◆ RECORDED INFORMATION ◆
┌──
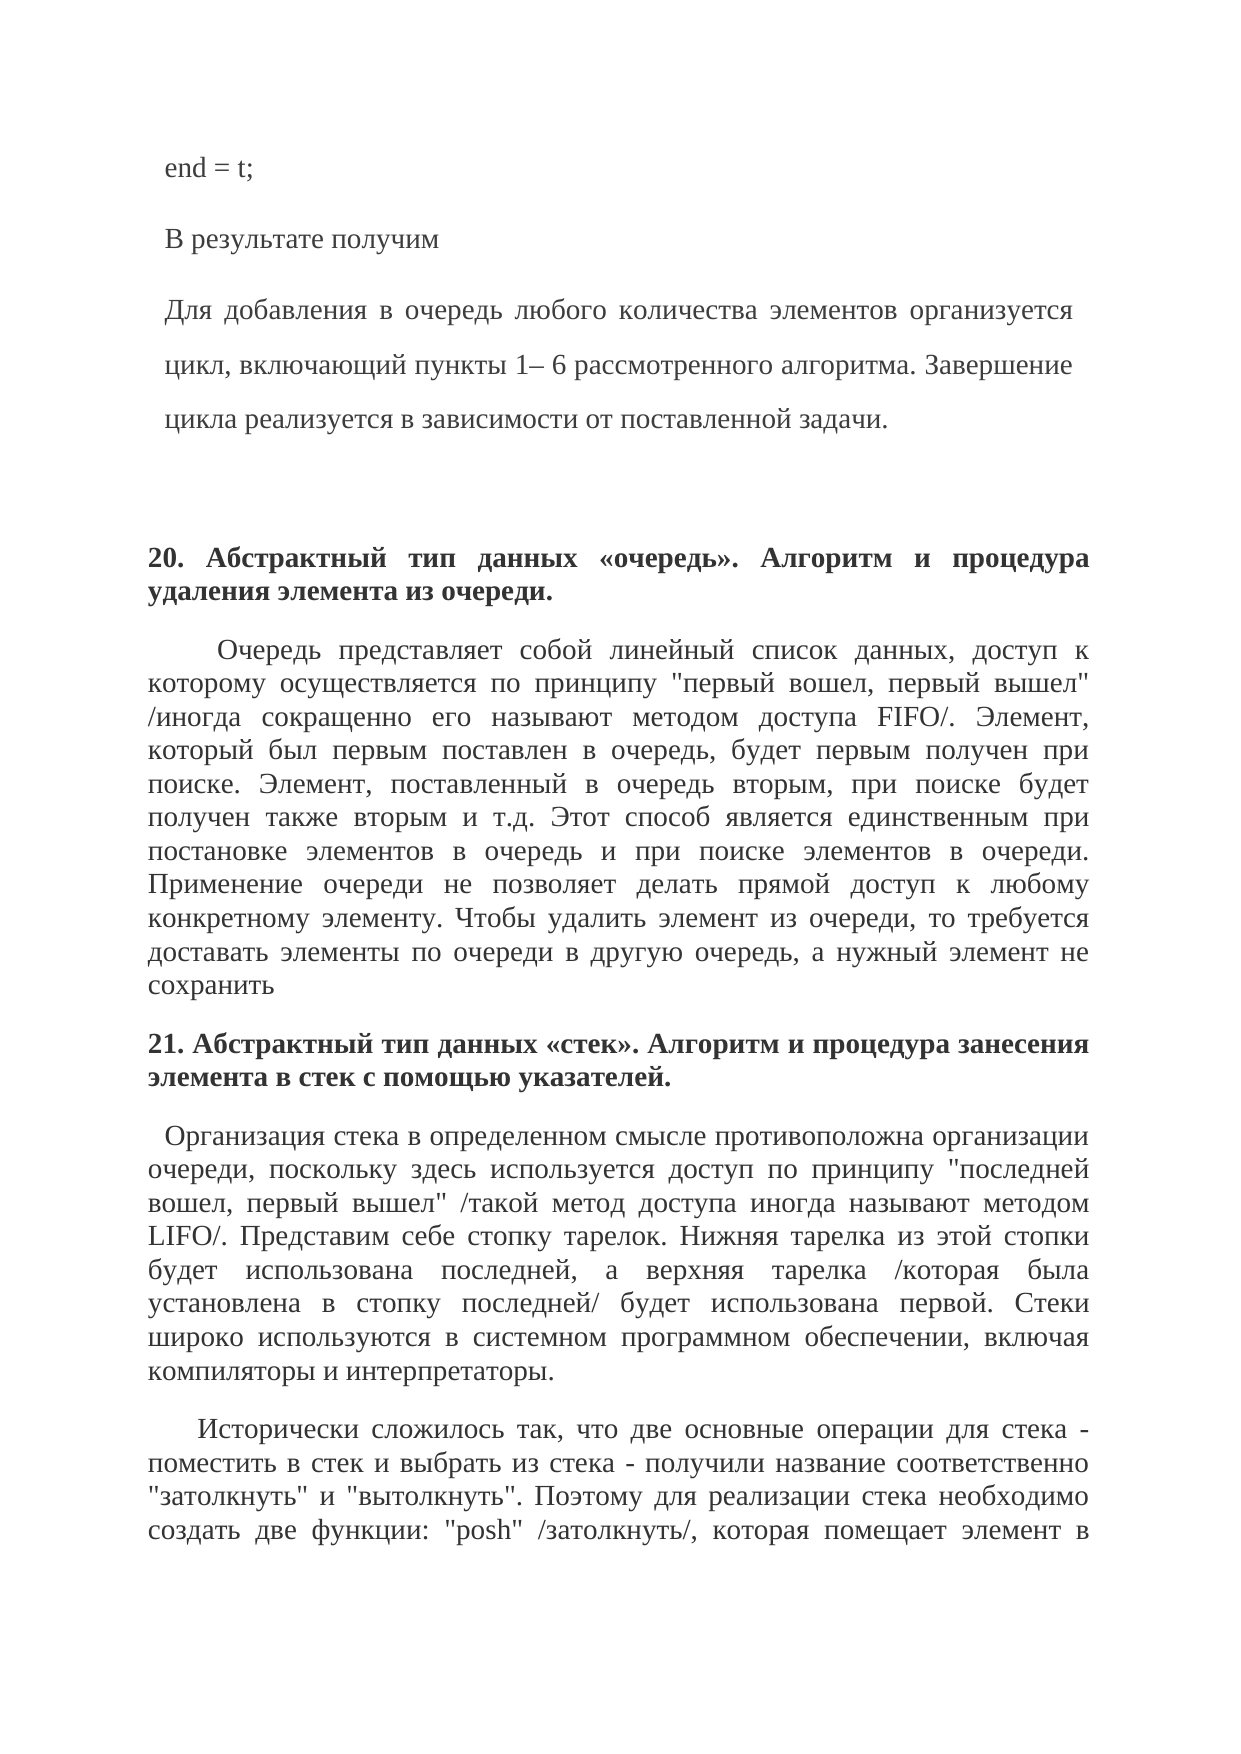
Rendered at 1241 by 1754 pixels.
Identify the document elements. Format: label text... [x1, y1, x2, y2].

text Организация стека в определенном смысле противоположна организации очереди, поскольку здесь используется доступ по принципу "последней вошел, первый вышел" /такой метод доступа иногда называют методом LIFO/. Представим себе стопку тарелок. Нижняя тарелка из этой стопки будет использована последней, а верхняя тарелка /которая была установлена в стопку последней/ будет использована первой. Стеки широко используются в системном программном обеспечении, включая компиляторы и интерпретаторы. [148, 1118, 1090, 1386]
text Очередь представляет собой линейный список данных, доступ к которому осуществляется по принципу "первый вошел, первый вышел" /иногда сокращенно его называют методом доступа FIFO/. Элемент, который был первым поставлен в очередь, будет первым получен при поиске. Элемент, поставленный в очередь вторым, при поиске будет получен также вторым и т.д. Этот способ является единственным при постановке элементов в очередь и при поиске элементов в очереди. Применение очереди не позволяет делать прямой доступ к любому конкретному элементу. Чтобы удалить элемент из очереди, то требуется доставать элементы по очереди в другую очередь, а нужный элемент не сохранить [148, 632, 1090, 1001]
text end = t; [164, 150, 1073, 183]
text Для добавления в очередь любого количества элементов организуется цикл, включающий пункты 1– 6 рассмотренного алгоритма. Завершение цикла реализуется в зависимости от поставленной задачи. [164, 292, 1073, 435]
text 21. Абстрактный тип данных «стек». Алгоритм и процедура занесения элемента в стек с помощью указателей. [148, 1026, 1090, 1093]
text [148, 1411, 1090, 1545]
text В результате получим [164, 221, 1073, 255]
text 20. Абстрактный тип данных «очередь». Алгоритм и процедура удаления элемента из очереди. [148, 540, 1090, 607]
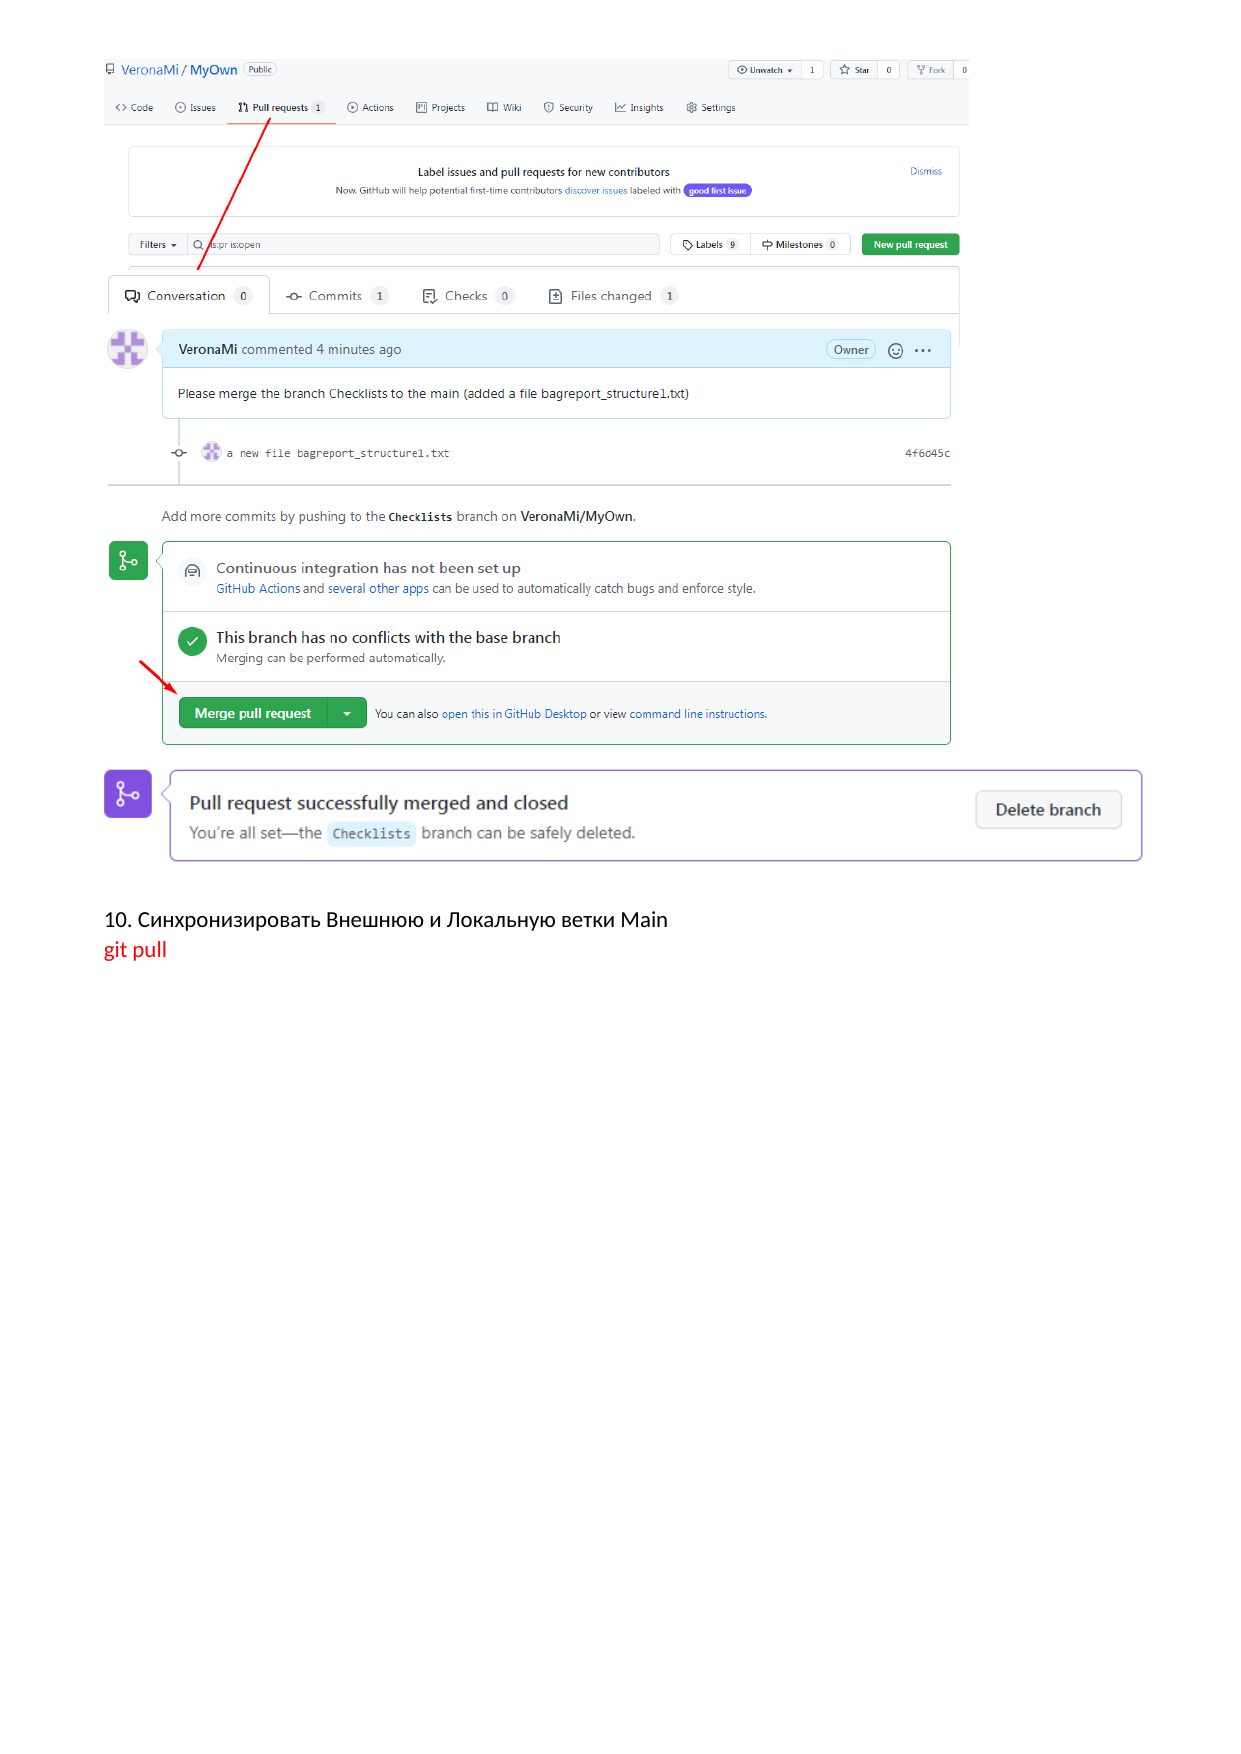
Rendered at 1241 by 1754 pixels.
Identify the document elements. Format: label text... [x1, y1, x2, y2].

text 10. Синхронизировать Внешнюю и Локальную ветки Main [103, 875, 1152, 933]
text git pull [103, 935, 1152, 963]
picture [103, 59, 969, 750]
picture [103, 753, 1152, 871]
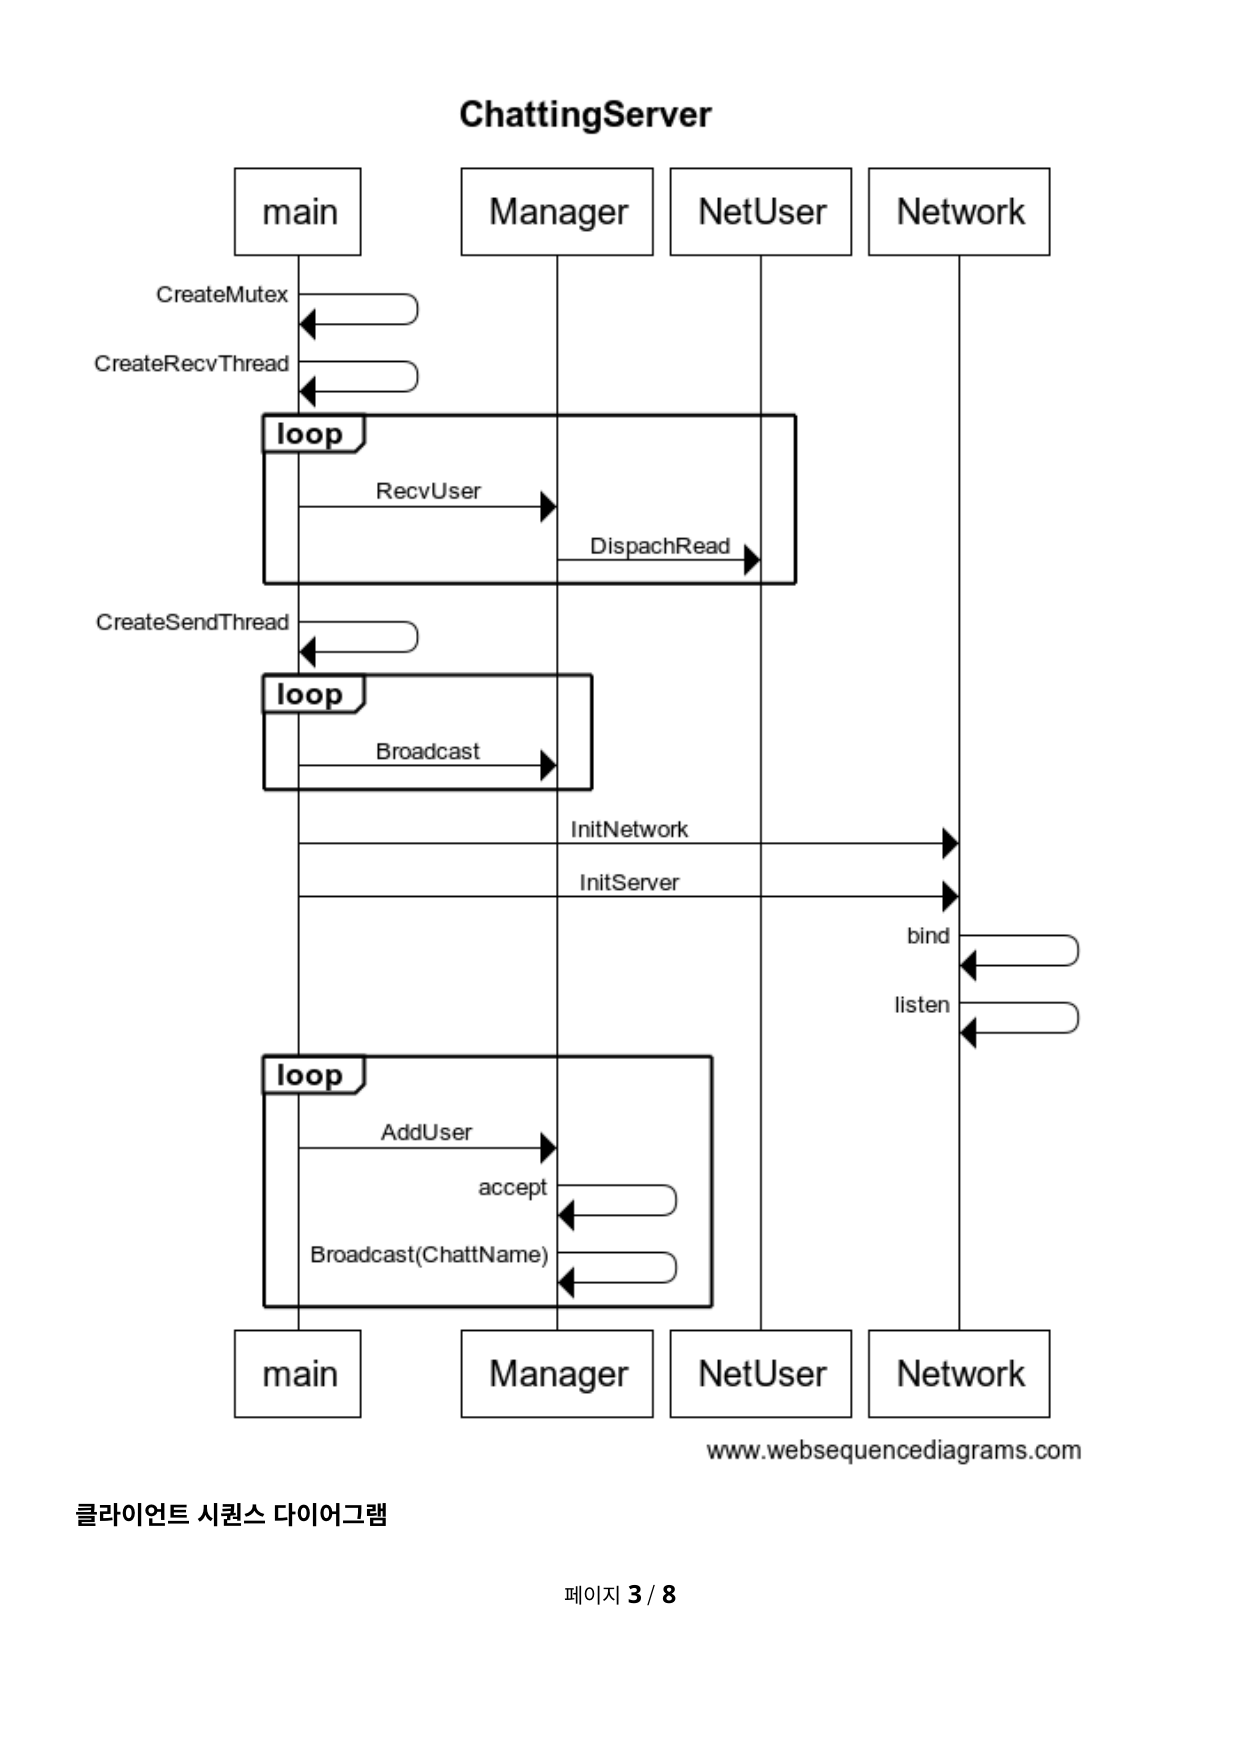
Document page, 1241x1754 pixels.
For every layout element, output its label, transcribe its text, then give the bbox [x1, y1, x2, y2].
└──
◆ REQUIRED WORK ◆
Retype each record exactly as it stands, but do not include the pictures.

◆ ANSWER BOX ◆
Rendered at 1241 by 1754 pixels.
Identify the document elements. Format: label text... [x1, y1, x2, y2].

text Организация стека в определенном смысле противоположна организации очереди, поскольку здесь используется доступ по принципу "последней вошел, первый вышел" /такой метод доступа иногда называют методом LIFO/. Представим себе стопку тарелок. Нижняя тарелка из этой стопки будет использована последней, а верхняя тарелка /которая была установлена в стопку последней/ будет использована первой. Стеки широко используются в системном программном обеспечении, включая компиляторы и интерпретаторы. [148, 1118, 1090, 1386]
text Очередь представляет собой линейный список данных, доступ к которому осуществляется по принципу "первый вошел, первый вышел" /иногда сокращенно его называют методом доступа FIFO/. Элемент, который был первым поставлен в очередь, будет первым получен при поиске. Элемент, поставленный в очередь вторым, при поиске будет получен также вторым и т.д. Этот способ является единственным при постановке элементов в очередь и при поиске элементов в очереди. Применение очереди не позволяет делать прямой доступ к любому конкретному элементу. Чтобы удалить элемент из очереди, то требуется доставать элементы по очереди в другую очередь, а нужный элемент не сохранить [148, 632, 1090, 1001]
text end = t; [164, 150, 1073, 183]
text Для добавления в очередь любого количества элементов организуется цикл, включающий пункты 1– 6 рассмотренного алгоритма. Завершение цикла реализуется в зависимости от поставленной задачи. [164, 292, 1073, 435]
text 21. Абстрактный тип данных «стек». Алгоритм и процедура занесения элемента в стек с помощью указателей. [148, 1026, 1090, 1093]
text [148, 1411, 1090, 1545]
text В результате получим [164, 221, 1073, 255]
text 20. Абстрактный тип данных «очередь». Алгоритм и процедура удаления элемента из очереди. [148, 540, 1090, 607]
Rendered at 1241 by 1754 pixels.
Identify the document elements. Format: label text... [x1, y1, x2, y2].

text 10. Синхронизировать Внешнюю и Локальную ветки Main [103, 875, 1152, 933]
text git pull [103, 935, 1152, 963]
picture [103, 59, 969, 750]
picture [103, 753, 1152, 871]
Document page, 1241x1754 pixels.
For every layout element, output its label, transcribe its text, then give the bbox [x1, y1, x2, y2].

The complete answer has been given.